[Electronics engineering source data]
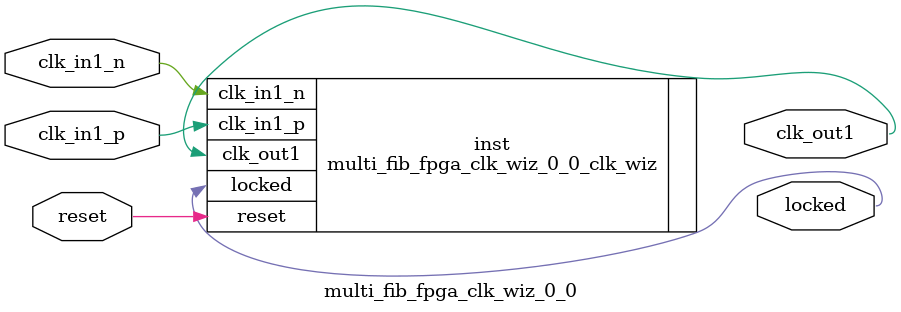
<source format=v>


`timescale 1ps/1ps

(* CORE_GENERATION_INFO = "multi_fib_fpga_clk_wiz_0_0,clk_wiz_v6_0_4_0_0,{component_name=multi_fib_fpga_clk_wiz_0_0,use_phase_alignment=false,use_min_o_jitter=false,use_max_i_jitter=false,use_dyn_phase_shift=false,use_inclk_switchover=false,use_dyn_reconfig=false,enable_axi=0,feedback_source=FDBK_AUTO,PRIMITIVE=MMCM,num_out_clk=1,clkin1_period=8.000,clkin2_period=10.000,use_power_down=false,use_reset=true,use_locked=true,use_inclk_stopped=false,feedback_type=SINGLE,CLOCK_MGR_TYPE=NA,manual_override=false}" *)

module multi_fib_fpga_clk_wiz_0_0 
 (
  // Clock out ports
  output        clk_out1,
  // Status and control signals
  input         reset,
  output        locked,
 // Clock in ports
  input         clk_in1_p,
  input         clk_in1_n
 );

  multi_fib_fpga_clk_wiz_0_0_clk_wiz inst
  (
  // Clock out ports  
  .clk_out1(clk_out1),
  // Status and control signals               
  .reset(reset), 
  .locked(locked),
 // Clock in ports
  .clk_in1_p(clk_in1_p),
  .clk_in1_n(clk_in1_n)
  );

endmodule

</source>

==

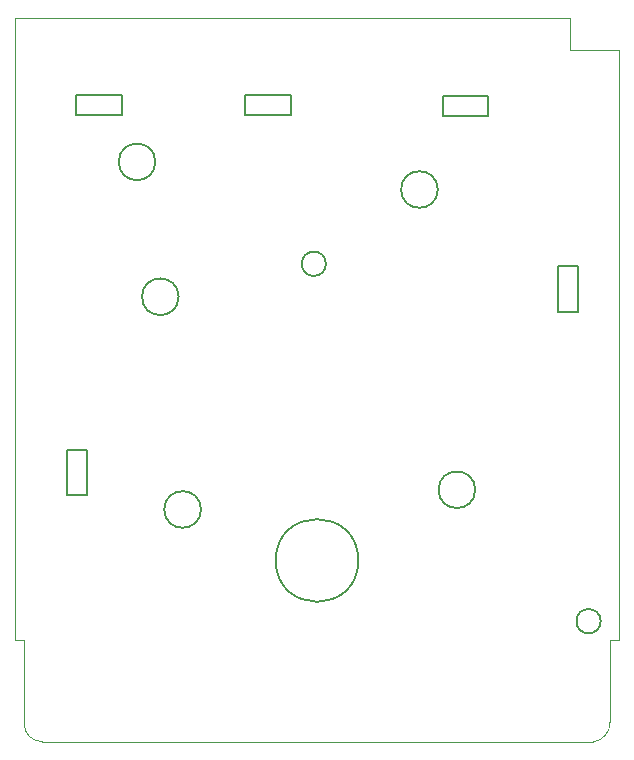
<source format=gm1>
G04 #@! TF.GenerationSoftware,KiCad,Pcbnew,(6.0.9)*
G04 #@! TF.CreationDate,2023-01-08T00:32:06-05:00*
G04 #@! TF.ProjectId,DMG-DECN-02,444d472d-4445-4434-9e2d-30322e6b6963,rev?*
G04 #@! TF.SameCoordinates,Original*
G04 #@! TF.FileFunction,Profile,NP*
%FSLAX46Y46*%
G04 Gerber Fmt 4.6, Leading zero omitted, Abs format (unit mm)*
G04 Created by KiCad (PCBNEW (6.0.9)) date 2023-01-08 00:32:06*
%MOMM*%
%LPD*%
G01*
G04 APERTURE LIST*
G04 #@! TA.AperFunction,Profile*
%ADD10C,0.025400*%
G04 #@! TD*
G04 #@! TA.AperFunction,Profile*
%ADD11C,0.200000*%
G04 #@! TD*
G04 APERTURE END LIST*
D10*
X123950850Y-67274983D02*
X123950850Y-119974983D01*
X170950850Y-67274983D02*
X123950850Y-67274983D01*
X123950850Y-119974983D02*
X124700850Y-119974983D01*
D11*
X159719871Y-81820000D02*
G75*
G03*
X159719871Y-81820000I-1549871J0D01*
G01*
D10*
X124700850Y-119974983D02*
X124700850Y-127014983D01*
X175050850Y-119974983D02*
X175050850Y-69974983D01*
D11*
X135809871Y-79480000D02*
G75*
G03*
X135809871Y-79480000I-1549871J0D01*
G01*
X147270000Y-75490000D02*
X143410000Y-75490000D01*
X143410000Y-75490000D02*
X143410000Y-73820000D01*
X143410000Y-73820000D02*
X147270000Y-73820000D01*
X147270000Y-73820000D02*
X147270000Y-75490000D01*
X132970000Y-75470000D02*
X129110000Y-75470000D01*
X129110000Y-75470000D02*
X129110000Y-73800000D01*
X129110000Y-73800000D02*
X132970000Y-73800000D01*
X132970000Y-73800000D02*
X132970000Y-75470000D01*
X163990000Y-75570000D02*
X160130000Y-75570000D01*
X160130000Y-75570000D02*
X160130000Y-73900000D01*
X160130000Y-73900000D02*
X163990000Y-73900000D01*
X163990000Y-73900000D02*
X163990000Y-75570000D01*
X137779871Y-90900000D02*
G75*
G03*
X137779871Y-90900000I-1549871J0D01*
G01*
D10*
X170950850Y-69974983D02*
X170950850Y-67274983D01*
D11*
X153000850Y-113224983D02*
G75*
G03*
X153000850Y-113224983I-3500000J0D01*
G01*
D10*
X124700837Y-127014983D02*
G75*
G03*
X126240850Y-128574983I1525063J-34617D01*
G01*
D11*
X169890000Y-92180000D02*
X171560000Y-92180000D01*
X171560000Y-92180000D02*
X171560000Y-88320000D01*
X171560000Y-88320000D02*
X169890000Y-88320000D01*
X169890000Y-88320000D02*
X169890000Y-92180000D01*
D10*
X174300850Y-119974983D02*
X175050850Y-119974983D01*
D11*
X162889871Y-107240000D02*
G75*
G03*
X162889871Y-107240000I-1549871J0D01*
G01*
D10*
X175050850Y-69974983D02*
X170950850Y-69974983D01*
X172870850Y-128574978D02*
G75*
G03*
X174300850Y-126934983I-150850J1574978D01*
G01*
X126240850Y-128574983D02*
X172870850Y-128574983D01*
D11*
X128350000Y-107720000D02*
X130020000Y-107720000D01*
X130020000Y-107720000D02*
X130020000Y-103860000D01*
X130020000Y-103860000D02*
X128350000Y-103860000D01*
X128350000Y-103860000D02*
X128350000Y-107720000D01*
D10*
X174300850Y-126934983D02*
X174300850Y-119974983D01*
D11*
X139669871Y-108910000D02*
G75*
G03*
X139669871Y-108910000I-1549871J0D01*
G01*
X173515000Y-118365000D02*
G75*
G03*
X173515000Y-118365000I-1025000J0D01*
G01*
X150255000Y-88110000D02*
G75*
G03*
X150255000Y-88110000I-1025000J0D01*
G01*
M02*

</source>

* **Directive**: Write down every line of the data above that includes the string "KiCad".

* **Output for this task**:
G04 #@! TF.GenerationSoftware,KiCad,Pcbnew,(6.0.9)*
G04 Created by KiCad (PCBNEW (6.0.9)) date 2023-01-08 00:32:06*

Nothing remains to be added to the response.